[SELECTED PASSAGE]

════════

If there are no matches, str.match returns null

Please note, that’s important. If there are no matches, the result is not an empty array, but null.

Keep that in mind to evade pitfalls like this:

let str = "Hey-hey-hey!";

alert( str.match(/Z/g).length ); // Error: Cannot read property 'length' of null

Here str.match(/Z/g) is null, it has no length property.

str.matchAll(regexp)

The method str.matchAll(regexp) is used to find all matches with all details.

For instance:

let str = "Javascript or JavaScript? Should we uppercase 'S'?";

let result = str.matchAll( /java(script)/ig );

let [match1, match2] = result;

alert( match1[0] ); // Javascript (the whole match)
alert( match1[1] ); // script (the part of the match that corresponds to the parentheses)
alert( match1.index ); // 0
alert( match1.input ); // = str (the whole original string)

alert( match2[0] ); // JavaScript (the whole match)
alert( match2[1] ); // Script (the part of the match that corresponds to the parentheses)
alert( match2.index ); // 14
alert( match2.input ); // = str (the whole original string)
matchAll returns an iterable, not array

For instance, if we try to get the first match by index, it won’t work:

let str = "Javascript or JavaScript??";

let result = str.matchAll( /javascript/ig );

alert(result[0]); // undefined (?! there must be a match)

════════

Stored entries:
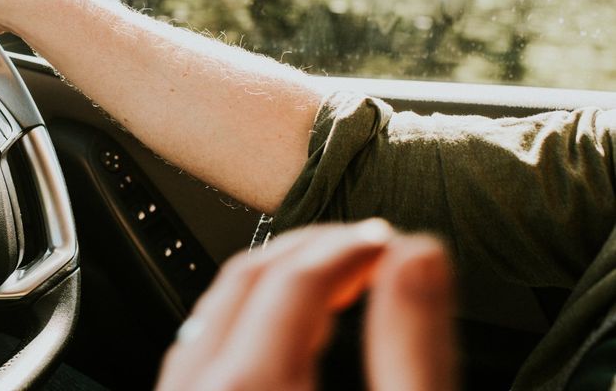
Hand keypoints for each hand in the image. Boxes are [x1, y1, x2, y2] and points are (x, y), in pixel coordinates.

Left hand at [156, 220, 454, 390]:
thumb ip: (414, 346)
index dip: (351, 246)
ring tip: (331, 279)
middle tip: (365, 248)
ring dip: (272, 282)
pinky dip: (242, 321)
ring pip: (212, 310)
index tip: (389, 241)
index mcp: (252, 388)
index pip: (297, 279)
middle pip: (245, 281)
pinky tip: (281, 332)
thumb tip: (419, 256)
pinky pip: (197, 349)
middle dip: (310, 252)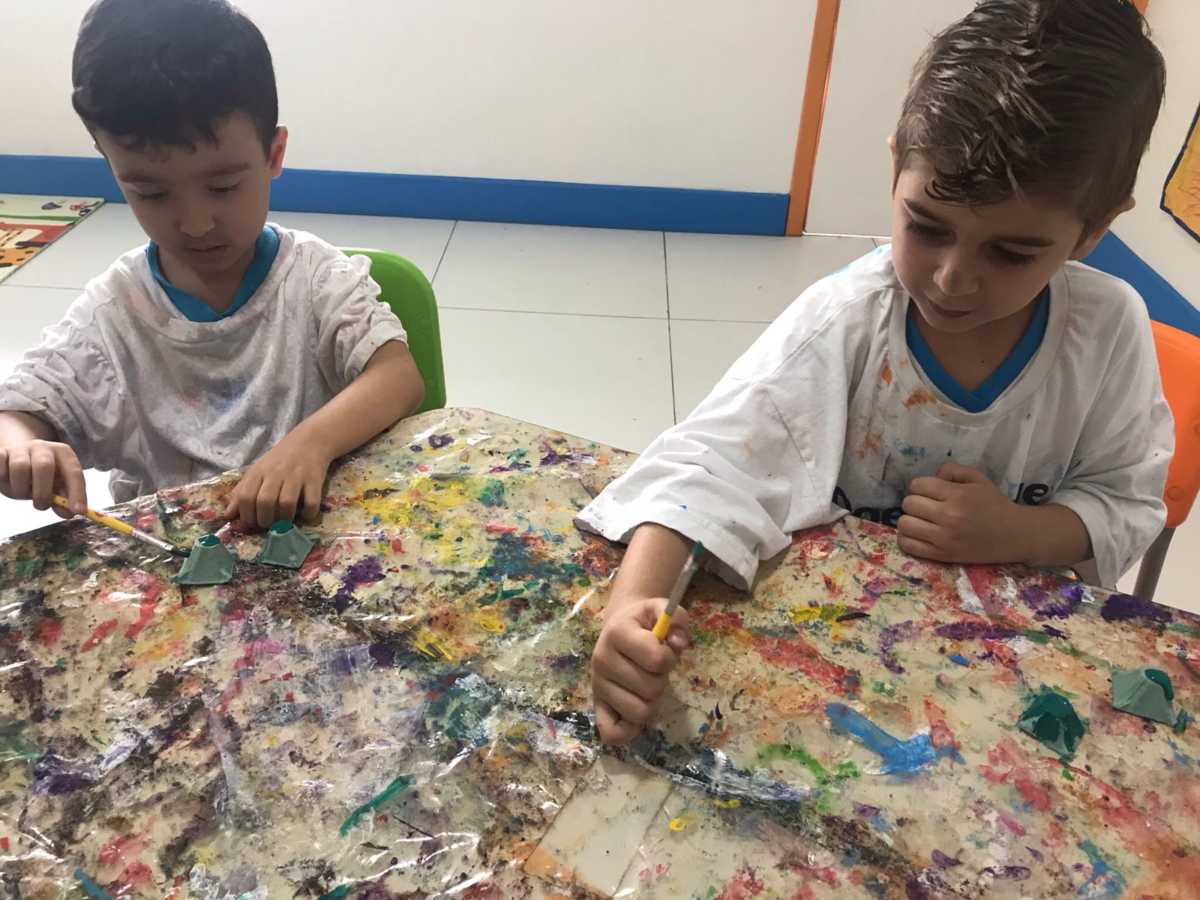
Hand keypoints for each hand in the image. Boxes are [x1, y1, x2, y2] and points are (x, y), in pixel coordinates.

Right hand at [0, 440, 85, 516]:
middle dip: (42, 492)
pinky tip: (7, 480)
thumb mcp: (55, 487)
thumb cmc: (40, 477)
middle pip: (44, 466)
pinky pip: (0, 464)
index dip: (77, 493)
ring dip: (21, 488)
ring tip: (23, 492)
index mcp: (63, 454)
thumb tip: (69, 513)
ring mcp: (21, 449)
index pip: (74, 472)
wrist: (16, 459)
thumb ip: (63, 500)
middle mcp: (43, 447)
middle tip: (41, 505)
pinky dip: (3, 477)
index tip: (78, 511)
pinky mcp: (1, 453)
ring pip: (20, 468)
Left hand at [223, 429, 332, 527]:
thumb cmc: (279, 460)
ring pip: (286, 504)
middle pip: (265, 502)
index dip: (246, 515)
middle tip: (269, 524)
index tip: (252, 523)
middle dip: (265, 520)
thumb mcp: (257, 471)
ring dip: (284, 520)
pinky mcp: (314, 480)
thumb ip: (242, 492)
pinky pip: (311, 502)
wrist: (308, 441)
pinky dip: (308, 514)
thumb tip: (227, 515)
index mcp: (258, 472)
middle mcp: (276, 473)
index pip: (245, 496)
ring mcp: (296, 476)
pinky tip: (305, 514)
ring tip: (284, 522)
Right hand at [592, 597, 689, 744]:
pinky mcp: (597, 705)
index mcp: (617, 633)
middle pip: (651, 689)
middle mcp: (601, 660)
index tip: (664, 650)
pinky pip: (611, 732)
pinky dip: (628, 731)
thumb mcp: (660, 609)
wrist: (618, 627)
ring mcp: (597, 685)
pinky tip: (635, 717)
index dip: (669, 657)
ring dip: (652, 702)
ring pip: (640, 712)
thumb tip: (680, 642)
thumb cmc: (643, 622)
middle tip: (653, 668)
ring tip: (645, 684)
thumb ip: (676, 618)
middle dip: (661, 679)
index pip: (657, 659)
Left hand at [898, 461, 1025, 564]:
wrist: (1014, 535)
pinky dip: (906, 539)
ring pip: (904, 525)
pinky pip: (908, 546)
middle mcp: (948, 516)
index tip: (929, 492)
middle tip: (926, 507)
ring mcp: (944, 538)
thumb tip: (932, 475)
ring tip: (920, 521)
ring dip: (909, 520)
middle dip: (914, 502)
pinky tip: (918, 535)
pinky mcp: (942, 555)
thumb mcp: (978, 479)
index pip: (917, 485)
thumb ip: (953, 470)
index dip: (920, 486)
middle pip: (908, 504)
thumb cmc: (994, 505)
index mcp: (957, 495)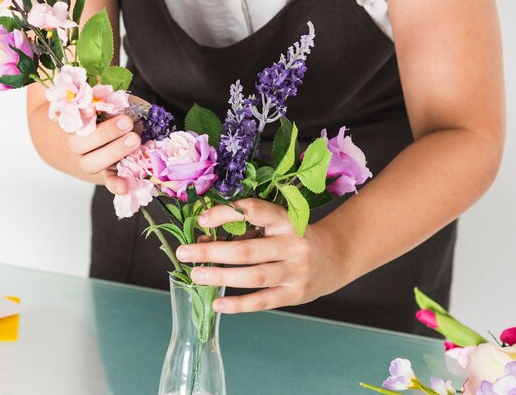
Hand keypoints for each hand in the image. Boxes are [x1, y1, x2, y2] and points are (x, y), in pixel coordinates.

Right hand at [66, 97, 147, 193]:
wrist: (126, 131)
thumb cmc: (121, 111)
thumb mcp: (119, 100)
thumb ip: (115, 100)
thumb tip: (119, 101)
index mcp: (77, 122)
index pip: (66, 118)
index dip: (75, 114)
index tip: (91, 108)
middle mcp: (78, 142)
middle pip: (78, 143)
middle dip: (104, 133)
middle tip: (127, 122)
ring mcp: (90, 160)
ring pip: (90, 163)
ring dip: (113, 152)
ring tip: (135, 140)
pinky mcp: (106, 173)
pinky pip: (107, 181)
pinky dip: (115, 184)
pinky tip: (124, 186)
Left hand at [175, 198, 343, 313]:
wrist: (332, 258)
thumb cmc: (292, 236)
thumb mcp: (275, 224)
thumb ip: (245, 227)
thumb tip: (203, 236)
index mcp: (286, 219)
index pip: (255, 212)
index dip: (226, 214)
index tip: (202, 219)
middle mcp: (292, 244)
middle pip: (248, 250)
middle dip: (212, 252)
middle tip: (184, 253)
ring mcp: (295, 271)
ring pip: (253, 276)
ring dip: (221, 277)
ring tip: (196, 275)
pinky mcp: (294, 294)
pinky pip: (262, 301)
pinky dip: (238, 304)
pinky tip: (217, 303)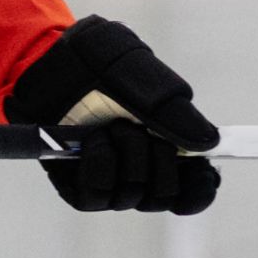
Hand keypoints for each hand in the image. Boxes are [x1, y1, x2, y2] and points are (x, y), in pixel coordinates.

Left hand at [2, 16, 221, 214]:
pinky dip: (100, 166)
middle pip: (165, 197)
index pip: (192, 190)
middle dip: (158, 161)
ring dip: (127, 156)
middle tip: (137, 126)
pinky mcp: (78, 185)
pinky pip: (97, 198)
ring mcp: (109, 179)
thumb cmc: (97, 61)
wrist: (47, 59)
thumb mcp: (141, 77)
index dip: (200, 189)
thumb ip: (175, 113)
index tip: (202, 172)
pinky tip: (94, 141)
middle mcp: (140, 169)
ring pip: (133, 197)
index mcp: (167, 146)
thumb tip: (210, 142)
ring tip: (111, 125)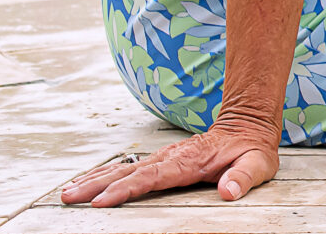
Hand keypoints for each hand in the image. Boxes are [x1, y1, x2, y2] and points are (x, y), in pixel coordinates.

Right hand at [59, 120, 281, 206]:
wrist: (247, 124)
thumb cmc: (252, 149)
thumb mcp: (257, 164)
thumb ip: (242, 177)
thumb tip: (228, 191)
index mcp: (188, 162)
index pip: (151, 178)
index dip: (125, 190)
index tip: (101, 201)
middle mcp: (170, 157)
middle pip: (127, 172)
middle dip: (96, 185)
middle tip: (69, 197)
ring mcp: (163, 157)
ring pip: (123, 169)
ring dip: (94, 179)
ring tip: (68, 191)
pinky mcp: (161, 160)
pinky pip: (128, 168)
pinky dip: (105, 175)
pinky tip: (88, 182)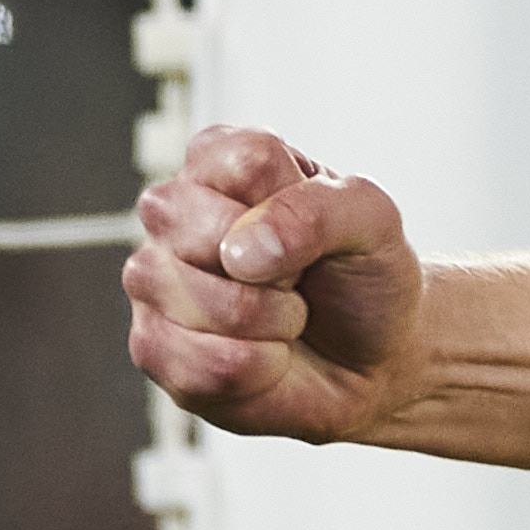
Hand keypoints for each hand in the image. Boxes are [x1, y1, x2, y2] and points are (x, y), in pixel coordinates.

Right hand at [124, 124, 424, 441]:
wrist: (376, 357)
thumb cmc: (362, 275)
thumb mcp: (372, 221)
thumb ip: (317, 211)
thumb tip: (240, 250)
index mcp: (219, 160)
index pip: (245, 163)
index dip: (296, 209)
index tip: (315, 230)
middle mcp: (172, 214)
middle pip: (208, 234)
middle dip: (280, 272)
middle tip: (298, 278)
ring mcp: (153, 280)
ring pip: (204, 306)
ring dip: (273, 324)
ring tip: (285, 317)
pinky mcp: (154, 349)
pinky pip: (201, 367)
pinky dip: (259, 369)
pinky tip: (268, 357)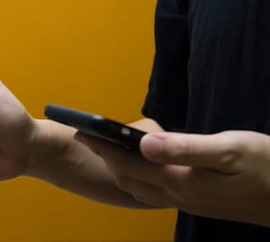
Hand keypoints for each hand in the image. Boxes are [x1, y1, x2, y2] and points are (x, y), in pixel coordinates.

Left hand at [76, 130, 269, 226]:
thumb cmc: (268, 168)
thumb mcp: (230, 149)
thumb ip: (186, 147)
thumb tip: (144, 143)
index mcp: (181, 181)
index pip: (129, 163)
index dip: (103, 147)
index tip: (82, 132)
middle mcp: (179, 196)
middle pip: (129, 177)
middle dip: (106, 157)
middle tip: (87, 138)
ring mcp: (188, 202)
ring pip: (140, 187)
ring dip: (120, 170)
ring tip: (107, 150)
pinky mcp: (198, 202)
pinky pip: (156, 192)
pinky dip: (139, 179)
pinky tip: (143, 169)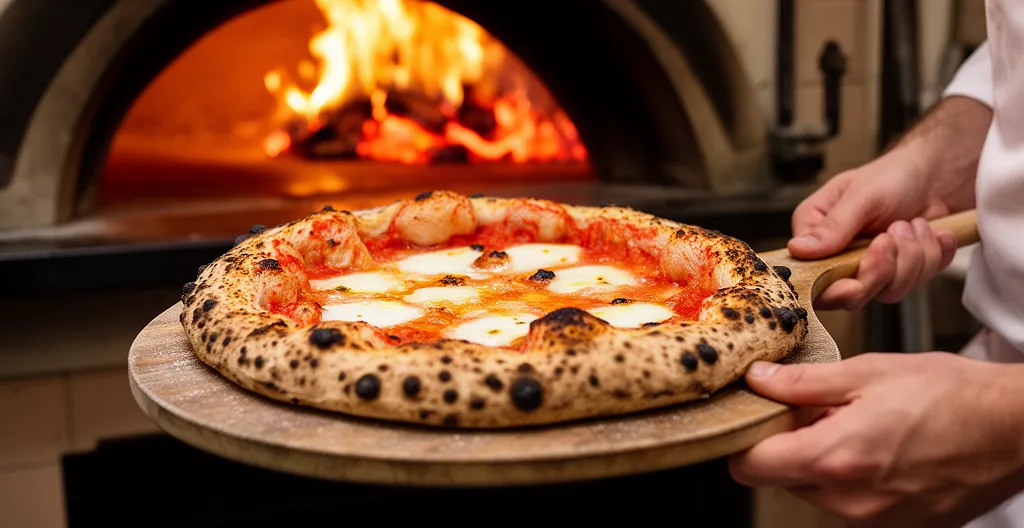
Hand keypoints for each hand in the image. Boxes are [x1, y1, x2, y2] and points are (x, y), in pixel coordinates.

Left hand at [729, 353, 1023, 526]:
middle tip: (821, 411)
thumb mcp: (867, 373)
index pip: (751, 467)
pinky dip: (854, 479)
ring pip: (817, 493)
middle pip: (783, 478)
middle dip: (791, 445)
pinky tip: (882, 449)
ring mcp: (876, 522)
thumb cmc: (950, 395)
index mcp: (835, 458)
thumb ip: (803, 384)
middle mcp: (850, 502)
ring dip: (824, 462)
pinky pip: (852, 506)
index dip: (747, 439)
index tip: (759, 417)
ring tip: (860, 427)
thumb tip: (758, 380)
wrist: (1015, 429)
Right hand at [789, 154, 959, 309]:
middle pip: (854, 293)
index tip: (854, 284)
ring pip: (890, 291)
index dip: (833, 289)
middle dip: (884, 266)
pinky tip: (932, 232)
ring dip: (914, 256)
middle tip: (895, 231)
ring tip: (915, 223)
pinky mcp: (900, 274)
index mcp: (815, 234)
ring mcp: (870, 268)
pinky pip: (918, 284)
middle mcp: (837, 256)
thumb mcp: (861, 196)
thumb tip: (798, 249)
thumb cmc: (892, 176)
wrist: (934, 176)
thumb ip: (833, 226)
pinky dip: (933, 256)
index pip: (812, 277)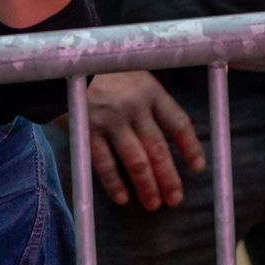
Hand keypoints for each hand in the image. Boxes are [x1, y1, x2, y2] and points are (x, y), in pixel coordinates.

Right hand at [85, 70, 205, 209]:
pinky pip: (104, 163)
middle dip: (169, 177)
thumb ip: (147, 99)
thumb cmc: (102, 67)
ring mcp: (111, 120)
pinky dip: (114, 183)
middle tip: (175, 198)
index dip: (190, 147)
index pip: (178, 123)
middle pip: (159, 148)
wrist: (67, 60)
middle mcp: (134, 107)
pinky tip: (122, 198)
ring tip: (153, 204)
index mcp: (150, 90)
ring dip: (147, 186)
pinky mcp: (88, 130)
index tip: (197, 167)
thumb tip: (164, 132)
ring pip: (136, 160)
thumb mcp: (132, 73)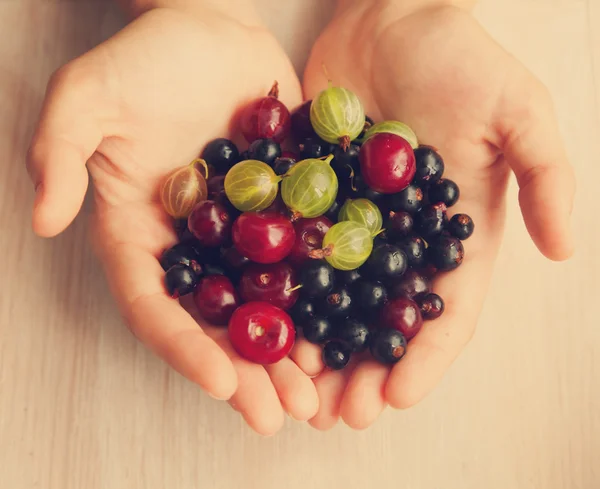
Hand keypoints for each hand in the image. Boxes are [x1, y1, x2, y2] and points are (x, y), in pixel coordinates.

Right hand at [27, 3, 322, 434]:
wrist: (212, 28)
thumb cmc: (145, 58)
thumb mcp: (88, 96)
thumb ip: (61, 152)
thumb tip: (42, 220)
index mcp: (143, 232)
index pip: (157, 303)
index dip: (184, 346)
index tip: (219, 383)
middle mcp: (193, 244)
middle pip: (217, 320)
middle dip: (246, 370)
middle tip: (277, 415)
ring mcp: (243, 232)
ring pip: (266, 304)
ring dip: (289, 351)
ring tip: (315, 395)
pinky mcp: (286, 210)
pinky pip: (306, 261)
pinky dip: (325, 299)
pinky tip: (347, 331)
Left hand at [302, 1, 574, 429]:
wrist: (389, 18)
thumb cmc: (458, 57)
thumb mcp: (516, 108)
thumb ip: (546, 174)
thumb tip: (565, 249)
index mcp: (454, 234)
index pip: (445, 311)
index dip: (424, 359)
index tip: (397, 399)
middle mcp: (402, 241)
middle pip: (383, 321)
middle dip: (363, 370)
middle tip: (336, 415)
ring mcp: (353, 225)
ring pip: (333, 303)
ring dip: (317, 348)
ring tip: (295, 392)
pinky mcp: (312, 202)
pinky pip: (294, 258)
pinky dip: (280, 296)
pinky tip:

════════

[WORK ORDER 1] For each statement below, say whether it agrees with the passage about str.match and str.matchAll. Answer yes or no and quote the deciding words. (a) When there are no matches, str.match returns an empty array. (b) In the example, match2.index is 14. (c) str.matchAll returns an array.
[WORK ORDER 2] Restate word for word the stretch of the passage about str.match and str.matchAll from "matchAll returns an" through "be a match)".
Rely only on the passage about str.match and str.matchAll.

[SOLUTION 1]
(a) No: "If there are no matches, the result is not an empty array, but null."
(b) Yes: "alert( match2.index ); // 14"
(c) No: "matchAll returns an iterable, not array"

[SOLUTION 2]
matchAll returns an iterable, not array

For instance, if we try to get the first match by index, it won’t work:

let str = "Javascript or JavaScript??";

let result = str.matchAll( /javascript/ig );

alert(result[0]); // undefined (?! there must be a match)